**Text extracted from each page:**
- - -
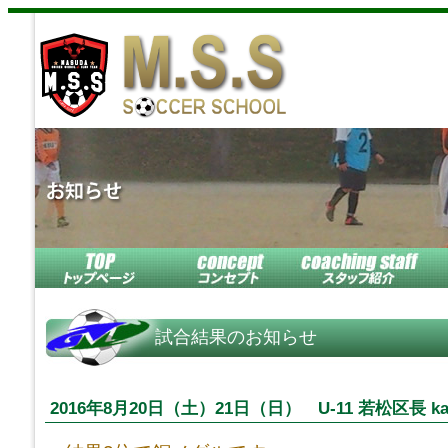
試合結果のお知らせ
2016年8月20日（土）21日（日） U-11 若松区長 k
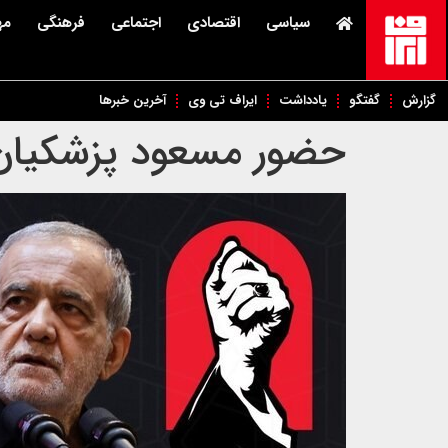
سیاسی
اقتصادی
اجتماعی
فرهنگی
مه
گزارش
گفتگو
یادداشت
ایراف تی وی
آخرین خبرها
حضور مسعود پزشکیان د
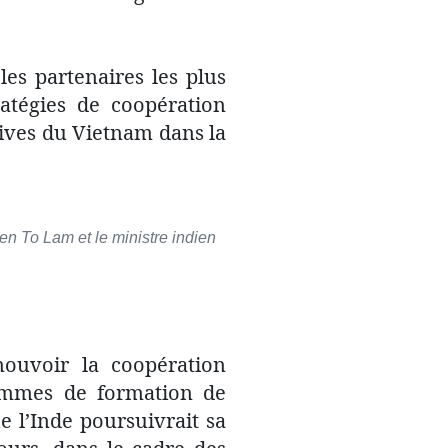
les partenaires les plus
ratégies de coopération
actives du Vietnam dans la
en To Lam et le ministre indien
ouvoir la coopération
rammes de formation de
 l’Inde poursuivrait sa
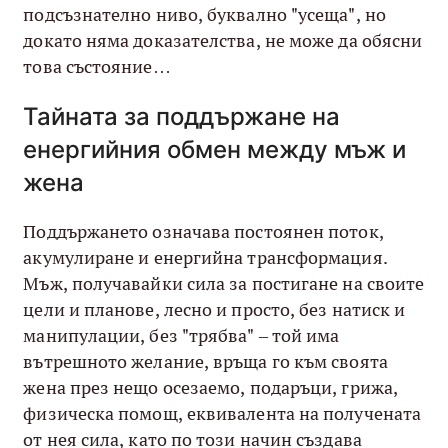
подсъзнателно ниво, буквално "усеща", но
докато няма доказателства, не може да обясни
това състояние…
Тайната за поддържане на
енергийния обмен между мъж и
жена
Поддържането означава постоянен поток,
акумулиране и енергийна трансформация.
Мъж, получавайки сила за постигане на своите
цели и планове, лесно и просто, без натиск и
манипулации, без "трябва" – той има
вътрешното желание, връща го към своята
жена през нещо осезаемо, подаръци, грижа,
физическа помощ, еквивалента на получената
от нея сила, като по този начин създава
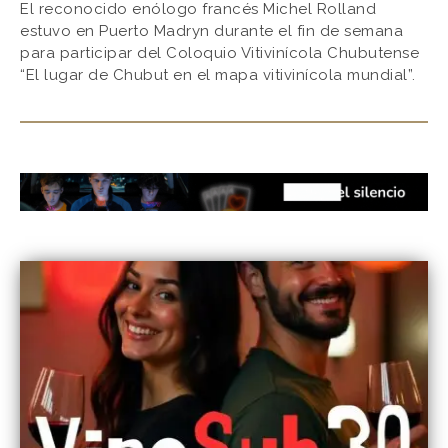
El reconocido enólogo francés Michel Rolland
estuvo en Puerto Madryn durante el fin de semana
para participar del Coloquio Vitivinícola Chubutense
“El lugar de Chubut en el mapa vitivinícola mundial”.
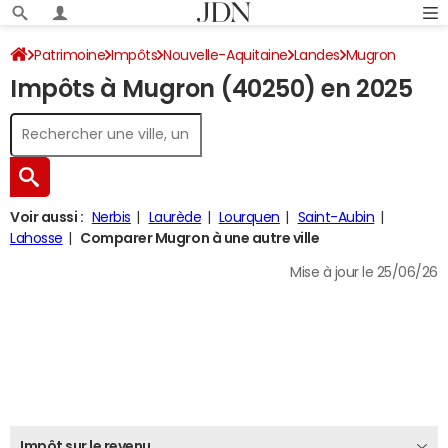
Patrimoine
Impôts
Nouvelle-Aquitaine
Landes
Mugron
Impôts à Mugron (40250) en 2025
Impôt sur le revenu
Voir aussi :
Nerbis
Laurède
Lourquen
Saint-Aubin
Lahosse
Comparer Mugron à une autre ville
Mise à jour le 25/06/26
Impôt sur le revenu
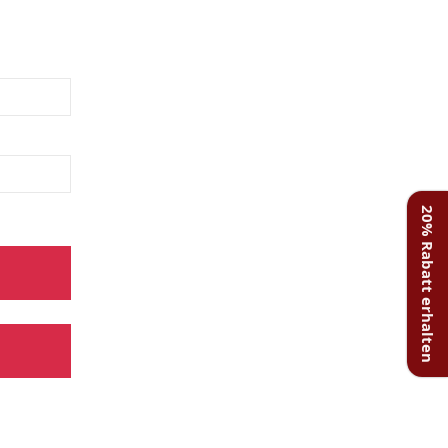
20% Rabatt erhalten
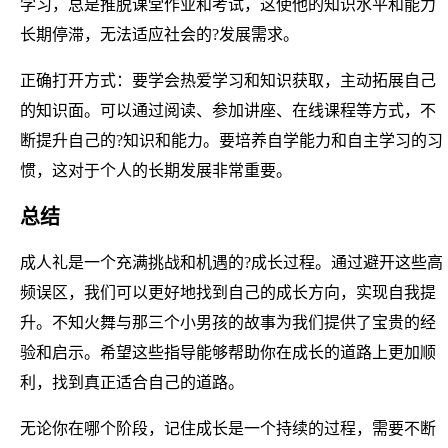
学习，总是推脱课堂作业和考试，这使他的知识水平和能力
长期停滞，无法适应社会的?发展需求。
正确打开方式：要学会热爱学习和知识获取，主动拓展自己
的知识面。可以通过阅读、参加讲座、在线课程等方式，不
断提升自己的?知识和能力。要培养自学能力和自主学习的习
惯，这对于个人的长期发展非常重要。
总结
成人礼是一个充满挑战和机遇的?成长过程。通过避开这些高
频误区，我们可以更好地找到自己的成长方向，实现自我提
升。不知火舞与那三个小男孩的故事为我们提供了宝贵的经
验和启示。希望这些指导能够帮助你在成长的道路上更加顺
利，找到真正适合自己的道路。
无论你在哪个阶段，记住成长是一个持续的过程，需要不断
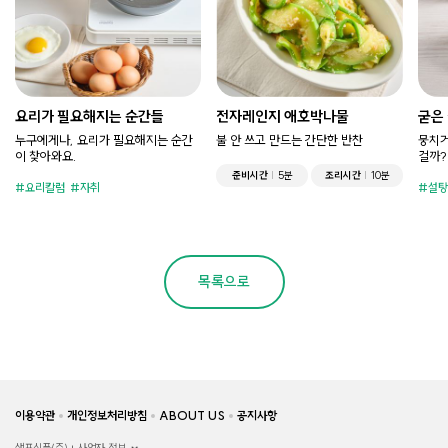
요리가 필요해지는 순간들
전자레인지 애호박나물
굳은
누구에게나, 요리가 필요해지는 순간
불 안 쓰고 만드는 간단한 반찬
뭉치거
이 찾아와요.
걸까?
준비시간
5분
조리시간
10분
요리칼럼
자취
설탕
목록으로
이용약관
개인정보처리방침
ABOUT US
공지사항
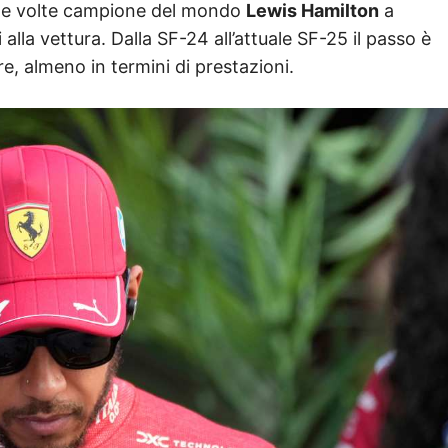
ette volte campione del mondo
Lewis Hamilton
a
la vettura. Dalla SF-24 all’attuale SF-25 il passo è
, almeno in termini di prestazioni.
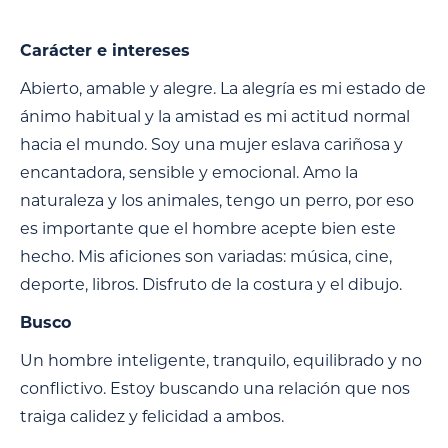
Carácter e intereses
Abierto, amable y alegre. La alegría es mi estado de
ánimo habitual y la amistad es mi actitud normal
hacia el mundo. Soy una mujer eslava cariñosa y
encantadora, sensible y emocional. Amo la
naturaleza y los animales, tengo un perro, por eso
es importante que el hombre acepte bien este
hecho. Mis aficiones son variadas: música, cine,
deporte, libros. Disfruto de la costura y el dibujo.
Busco
Un hombre inteligente, tranquilo, equilibrado y no
conflictivo. Estoy buscando una relación que nos
traiga calidez y felicidad a ambos.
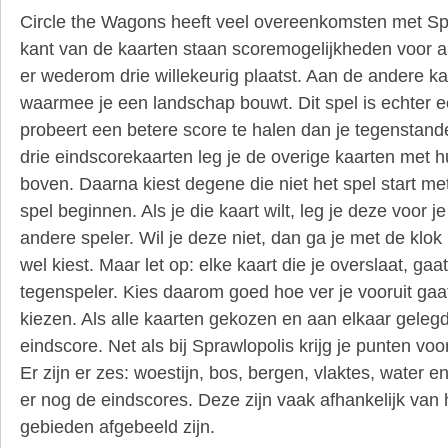
Circle the Wagons heeft veel overeenkomsten met Sp
kant van de kaarten staan scoremogelijkheden voor a
er wederom drie willekeurig plaatst. Aan de andere ka
waarmee je een landschap bouwt. Dit spel is echter e
probeert een betere score te halen dan je tegenstande
drie eindscorekaarten leg je de overige kaarten met 
boven. Daarna kiest degene die niet het spel start met 
spel beginnen. Als je die kaart wilt, leg je deze voor j
andere speler. Wil je deze niet, dan ga je met de klok
wel kiest. Maar let op: elke kaart die je overslaat, ga
tegenspeler. Kies daarom goed hoe ver je vooruit gaa
kiezen. Als alle kaarten gekozen en aan elkaar gelegd 
eindscore. Net als bij Sprawlopolis krijg je punten voo
Er zijn er zes: woestijn, bos, bergen, vlaktes, water 
er nog de eindscores. Deze zijn vaak afhankelijk van 
gebieden afgebeeld zijn.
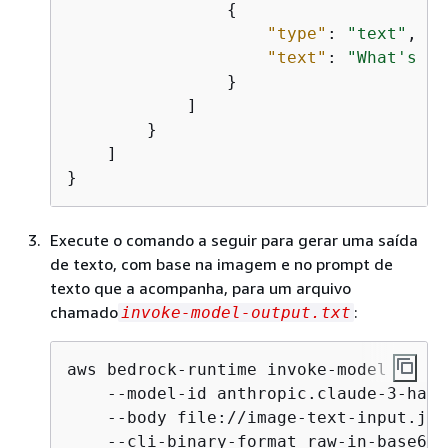
{
"type"
: 
"text"
,

"text"
: 
"What's in
                }

            ]

        }

    ]

}
Execute o comando a seguir para gerar uma saída
de texto, com base na imagem e no prompt de
texto que a acompanha, para um arquivo
chamado
:
invoke-model-output.txt
aws bedrock-runtime invoke-model \

    --model-id anthropic.claude-3-haik
    --body file://image-text-input.json
    --cli-binary-format raw-in-base64-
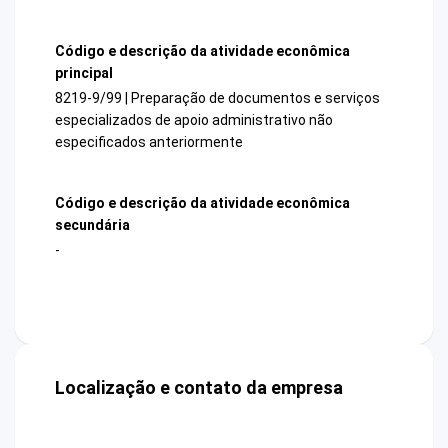
Código e descrição da atividade econômica
principal
8219-9/99 | Preparação de documentos e serviços
especializados de apoio administrativo não
especificados anteriormente
Código e descrição da atividade econômica
secundária
-
Localização e contato da empresa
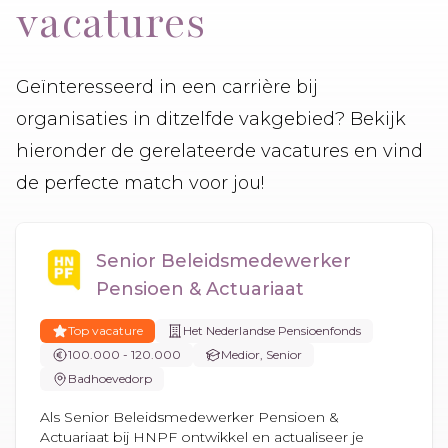
vacatures
Geïnteresseerd in een carrière bij
organisaties in ditzelfde vakgebied? Bekijk
hieronder de gerelateerde vacatures en vind
de perfecte match voor jou!
Senior Beleidsmedewerker
Pensioen & Actuariaat
Top vacature
Het Nederlandse Pensioenfonds
100.000 - 120.000
Medior, Senior
Badhoevedorp
Als Senior Beleidsmedewerker Pensioen &
Actuariaat bij HNPF ontwikkel en actualiseer je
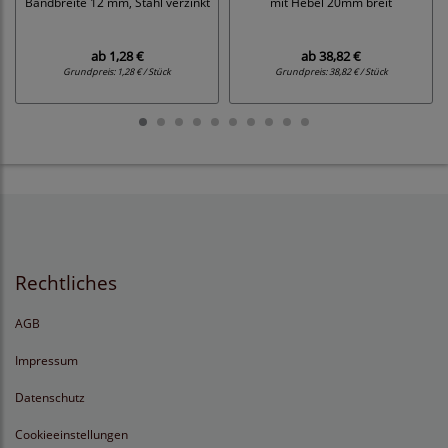
Bandbreite 12 mm, Stahl verzinkt
mit Hebel 20mm breit
ab
1,28 €
ab
38,82 €
Grundpreis:
1,28 € / Stück
Grundpreis:
38,82 € / Stück
Rechtliches
AGB
Impressum
Datenschutz
Cookieeinstellungen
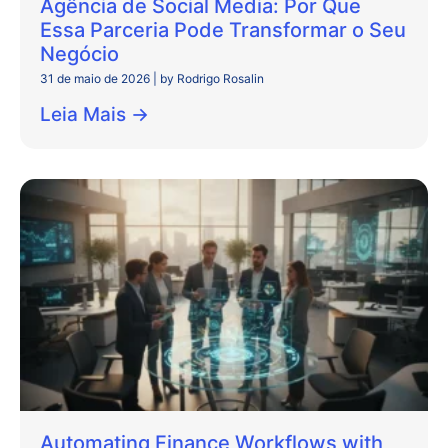
Agência de Social Media: Por Que
Essa Parceria Pode Transformar o Seu
Negócio
31 de maio de 2026
|
by Rodrigo Rosalin
Leia Mais →
Automating Finance Workflows with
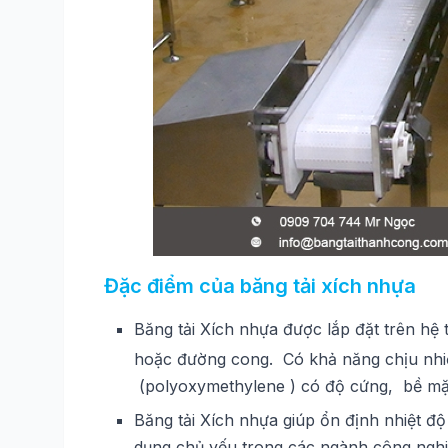
Đặc điểm của băng tải xích nhựa
Băng tải Xích nhựa được lắp đặt trên hệ
hoặc đường cong. Có khả năng chịu nhiệ
(polyoxymethylene ) có độ cứng, bề mặ
Băng tải Xích nhựa giúp ổn định nhiệt độ
dụng chủ yếu trong các ngành công nghiệ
- - -
**EXERCISE AIM:** Please repeat every line of text from the data above word for word, leaving the pictures out.

**THE ANSWER:**
試合結果のお知らせ
2016年8月20日（土）21日（日） U-11 若松区長 k
سیاسی
اقتصادی
اجتماعی
فرهنگی
مه
گزارش
گفتگو
یادداشت
ایراف تی وی
آخرین خبرها
حضور مسعود پزشکیان د
les partenaires les plus
ratégies de coopération
actives du Vietnam dans la
en To Lam et le ministre indien
ouvoir la coopération
rammes de formation de
 l’Inde poursuivrait sa
подсъзнателно ниво, буквално "усеща", но
докато няма доказателства, не може да обясни
това състояние…
Тайната за поддържане на
енергийния обмен между мъж и
жена
Поддържането означава постоянен поток,
акумулиране и енергийна трансформация.
Мъж, получавайки сила за постигане на своите
цели и планове, лесно и просто, без натиск и
манипулации, без "трябва" – той има
вътрешното желание, връща го към своята
жена през нещо осезаемо, подаръци, грижа,
физическа помощ, еквивалента на получената
от нея сила, като по този начин създава
El reconocido enólogo francés Michel Rolland
estuvo en Puerto Madryn durante el fin de semana
para participar del Coloquio Vitivinícola Chubutense
“El lugar de Chubut en el mapa vitivinícola mundial”.
Patrimoine
Impôts
Nouvelle-Aquitaine
Landes
Mugron
Impôts à Mugron (40250) en 2025
Impôt sur le revenu
Voir aussi :
Nerbis
Laurède
Lourquen
Saint-Aubin
Lahosse
Comparer Mugron à une autre ville
Mise à jour le 25/06/26
Impôt sur le revenu
20% Rabatt erhalten
学习，总是推脱课堂作业和考试，这使他的知识水平和能力
长期停滞，无法适应社会的?发展需求。
正确打开方式：要学会热爱学习和知识获取，主动拓展自己
的知识面。可以通过阅读、参加讲座、在线课程等方式，不
断提升自己的?知识和能力。要培养自学能力和自主学习的习
惯，这对于个人的长期发展非常重要。
总结
成人礼是一个充满挑战和机遇的?成长过程。通过避开这些高
频误区，我们可以更好地找到自己的成长方向，实现自我提
升。不知火舞与那三个小男孩的故事为我们提供了宝贵的经
验和启示。希望这些指导能够帮助你在成长的道路上更加顺
利，找到真正适合自己的道路。
无论你在哪个阶段，记住成长是一个持续的过程，需要不断
요리가 필요해지는 순간들
전자레인지 애호박나물
굳은
누구에게나, 요리가 필요해지는 순간
불 안 쓰고 만드는 간단한 반찬
뭉치거
이 찾아와요.
걸까?
준비시간
5분
조리시간
10분
요리칼럼
자취
설탕
목록으로
이용약관
개인정보처리방침
ABOUT US
공지사항
ette volte campione del mondo
Lewis Hamilton
a
la vettura. Dalla SF-24 all’attuale SF-25 il passo è
, almeno in termini di prestazioni.
Carácter e intereses
Abierto, amable y alegre. La alegría es mi estado de
ánimo habitual y la amistad es mi actitud normal
hacia el mundo. Soy una mujer eslava cariñosa y
encantadora, sensible y emocional. Amo la
naturaleza y los animales, tengo un perro, por eso
es importante que el hombre acepte bien este
hecho. Mis aficiones son variadas: música, cine,
deporte, libros. Disfruto de la costura y el dibujo.
Busco
Un hombre inteligente, tranquilo, equilibrado y no
conflictivo. Estoy buscando una relación que nos
traiga calidez y felicidad a ambos.
Circle the Wagons heeft veel overeenkomsten met Sp
kant van de kaarten staan scoremogelijkheden voor a
er wederom drie willekeurig plaatst. Aan de andere ka
waarmee je een landschap bouwt. Dit spel is echter e
probeert een betere score te halen dan je tegenstande
drie eindscorekaarten leg je de overige kaarten met 
boven. Daarna kiest degene die niet het spel start met 
spel beginnen. Als je die kaart wilt, leg je deze voor j
andere speler. Wil je deze niet, dan ga je met de klok
wel kiest. Maar let op: elke kaart die je overslaat, ga
tegenspeler. Kies daarom goed hoe ver je vooruit gaa
kiezen. Als alle kaarten gekozen en aan elkaar gelegd 
eindscore. Net als bij Sprawlopolis krijg je punten voo
Er zijn er zes: woestijn, bos, bergen, vlaktes, water 
er nog de eindscores. Deze zijn vaak afhankelijk van 
gebieden afgebeeld zijn.
{
"type"
: 
"text"
,

"text"
: 
"What's in
                }

            ]

        }

    ]

}
Execute o comando a seguir para gerar uma saída
de texto, com base na imagem e no prompt de
texto que a acompanha, para um arquivo
chamado
:
invoke-model-output.txt
aws bedrock-runtime invoke-model \

    --model-id anthropic.claude-3-haik
    --body file://image-text-input.json
    --cli-binary-format raw-in-base64-
Código e descrição da atividade econômica
principal
8219-9/99 | Preparação de documentos e serviços
especializados de apoio administrativo não
especificados anteriormente
Código e descrição da atividade econômica
secundária
-
Localização e contato da empresa
vacatures
Geïnteresseerd in een carrière bij
organisaties in ditzelfde vakgebied? Bekijk
hieronder de gerelateerde vacatures en vind
de perfecte match voor jou!
Senior Beleidsmedewerker
Pensioen & Actuariaat
Top vacature
Het Nederlandse Pensioenfonds
100.000 - 120.000
Medior, Senior
Badhoevedorp
Als Senior Beleidsmedewerker Pensioen &
Actuariaat bij HNPF ontwikkel en actualiseer je
Bandbreite 12 mm, Stahl verzinkt
mit Hebel 20mm breit
ab
1,28 €
ab
38,82 €
Grundpreis:
1,28 € / Stück
Grundpreis:
38,82 € / Stück
Rechtliches
AGB
Impressum
Datenschutz
Cookieeinstellungen
Agência de Social Media: Por Que
Essa Parceria Pode Transformar o Seu
Negócio
31 de maio de 2026
|
by Rodrigo Rosalin
Leia Mais →
Automating Finance Workflows with
Đặc điểm của băng tải xích nhựa
Băng tải Xích nhựa được lắp đặt trên hệ
hoặc đường cong. Có khả năng chịu nhiệ
(polyoxymethylene ) có độ cứng, bề mặ
Băng tải Xích nhựa giúp ổn định nhiệt độ
dụng chủ yếu trong các ngành công nghiệ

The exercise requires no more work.